PASSAGE TO READ
Børre Meinseth

Personal information
- Date of birth: 24 November 1966 (age 59)
- Place of birth: Ulsteinvik
- Positions: Defender; midfielder;

Senior career*
- Years: Team / Apps / (Gls)
- 1984–1986: Hødd
- 1987–1990: Bryne
- 1991–1996: Viking / 123 / (24)
- 1996–1998: Heerenveen

International career
- 1984: Norway u-19 / 6 / (0)
- 1986–1987: Norway u-21 / 4 / (0)
- 1987–1988: Norway / 8 / (0)

Managerial career
- 2003: Sola (assistant)
- 2006: Sola
- Sola (youth)

= Børre Meinseth =

Norwegian footballer (born 1966)

Børre Meinseth (born 24 November 1966) is a retired Norwegian football defender.

He is the uncle of athletes Even Meinseth (1996) and Ingvild Meinseth (1999).

He played for Hødd, Bryne, Viking and Heerenveen and was capped 8 times for Norway.

He settled in Sola Municipality to work as a schoolteacher, and in 2003 he was the assistant coach of Sola FK under Gunnar Aase, in 2006 he was the head coach, then a youth coach.

DIRECTIONS
- 1) In the Børre Meinseth profile above, where did he settle to work as a schoolteacher?
- 2) Reproduce the part of the Børre Meinseth profile between "- Place of birth: Ulsteinvik" and "Viking / 123 / (24)", inclusive.

RECORD EXCERPTS
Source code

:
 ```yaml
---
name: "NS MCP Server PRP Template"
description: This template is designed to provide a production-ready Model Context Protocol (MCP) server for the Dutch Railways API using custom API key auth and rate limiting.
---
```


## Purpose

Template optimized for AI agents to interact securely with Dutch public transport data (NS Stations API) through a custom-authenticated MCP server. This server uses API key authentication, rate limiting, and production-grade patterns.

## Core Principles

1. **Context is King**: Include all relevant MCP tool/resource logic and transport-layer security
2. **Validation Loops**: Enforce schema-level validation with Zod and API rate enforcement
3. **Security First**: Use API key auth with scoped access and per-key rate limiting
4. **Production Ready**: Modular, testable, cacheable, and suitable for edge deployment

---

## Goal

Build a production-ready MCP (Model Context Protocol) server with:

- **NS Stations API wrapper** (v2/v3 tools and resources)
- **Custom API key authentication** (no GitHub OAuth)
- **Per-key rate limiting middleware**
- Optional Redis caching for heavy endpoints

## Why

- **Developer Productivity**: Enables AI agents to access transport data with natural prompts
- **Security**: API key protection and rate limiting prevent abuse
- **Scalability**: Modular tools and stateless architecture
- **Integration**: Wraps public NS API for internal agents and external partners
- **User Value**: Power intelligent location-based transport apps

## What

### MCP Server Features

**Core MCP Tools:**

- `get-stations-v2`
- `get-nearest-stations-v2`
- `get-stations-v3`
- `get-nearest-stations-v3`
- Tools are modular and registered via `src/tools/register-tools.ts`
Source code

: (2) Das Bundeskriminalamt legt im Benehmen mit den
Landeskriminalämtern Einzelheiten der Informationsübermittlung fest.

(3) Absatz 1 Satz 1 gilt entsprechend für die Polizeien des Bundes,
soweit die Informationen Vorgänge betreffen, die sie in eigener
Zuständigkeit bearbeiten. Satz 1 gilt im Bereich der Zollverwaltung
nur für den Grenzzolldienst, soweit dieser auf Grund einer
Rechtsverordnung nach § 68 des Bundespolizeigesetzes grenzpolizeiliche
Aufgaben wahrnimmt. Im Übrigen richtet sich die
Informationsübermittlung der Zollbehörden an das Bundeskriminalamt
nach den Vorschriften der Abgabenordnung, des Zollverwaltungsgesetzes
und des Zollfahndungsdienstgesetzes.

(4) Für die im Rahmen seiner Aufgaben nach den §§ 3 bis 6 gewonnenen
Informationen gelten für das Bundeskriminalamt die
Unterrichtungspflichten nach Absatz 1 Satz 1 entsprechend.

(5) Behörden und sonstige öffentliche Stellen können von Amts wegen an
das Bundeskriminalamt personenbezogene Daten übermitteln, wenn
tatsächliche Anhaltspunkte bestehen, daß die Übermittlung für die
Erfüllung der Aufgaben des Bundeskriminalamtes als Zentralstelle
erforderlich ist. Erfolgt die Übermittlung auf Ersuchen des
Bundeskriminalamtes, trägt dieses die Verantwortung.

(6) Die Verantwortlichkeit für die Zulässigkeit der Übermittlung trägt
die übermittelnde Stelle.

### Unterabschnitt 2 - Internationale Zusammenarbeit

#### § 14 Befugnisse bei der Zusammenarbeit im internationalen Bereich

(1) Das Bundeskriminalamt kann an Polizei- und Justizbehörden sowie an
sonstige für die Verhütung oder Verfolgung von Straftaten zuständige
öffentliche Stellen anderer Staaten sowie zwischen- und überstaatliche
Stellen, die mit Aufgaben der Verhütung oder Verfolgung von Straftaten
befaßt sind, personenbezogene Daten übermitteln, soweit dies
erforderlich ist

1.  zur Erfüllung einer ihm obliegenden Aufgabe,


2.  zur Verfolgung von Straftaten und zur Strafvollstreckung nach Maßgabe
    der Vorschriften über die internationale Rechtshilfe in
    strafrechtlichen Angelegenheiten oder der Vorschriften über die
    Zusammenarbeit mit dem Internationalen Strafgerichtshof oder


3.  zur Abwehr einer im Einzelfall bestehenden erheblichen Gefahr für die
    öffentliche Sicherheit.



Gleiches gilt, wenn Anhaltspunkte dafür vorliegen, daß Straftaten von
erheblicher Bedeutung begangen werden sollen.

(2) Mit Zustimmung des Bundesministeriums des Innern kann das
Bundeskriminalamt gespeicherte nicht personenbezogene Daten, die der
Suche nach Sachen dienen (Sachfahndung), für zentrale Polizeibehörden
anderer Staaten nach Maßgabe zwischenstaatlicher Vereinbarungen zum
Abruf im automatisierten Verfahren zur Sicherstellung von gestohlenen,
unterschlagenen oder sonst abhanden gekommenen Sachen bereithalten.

ANSWER SET
- 1) Sola Municipality

- 2)
- Place of birth: Ulsteinvik
- Positions: Defender; midfielder;

Senior career*
- Years: Team / Apps / (Gls)
- 1984–1986: Hødd
- 1987–1990: Bryne
- 1991–1996: Viking / 123 / (24)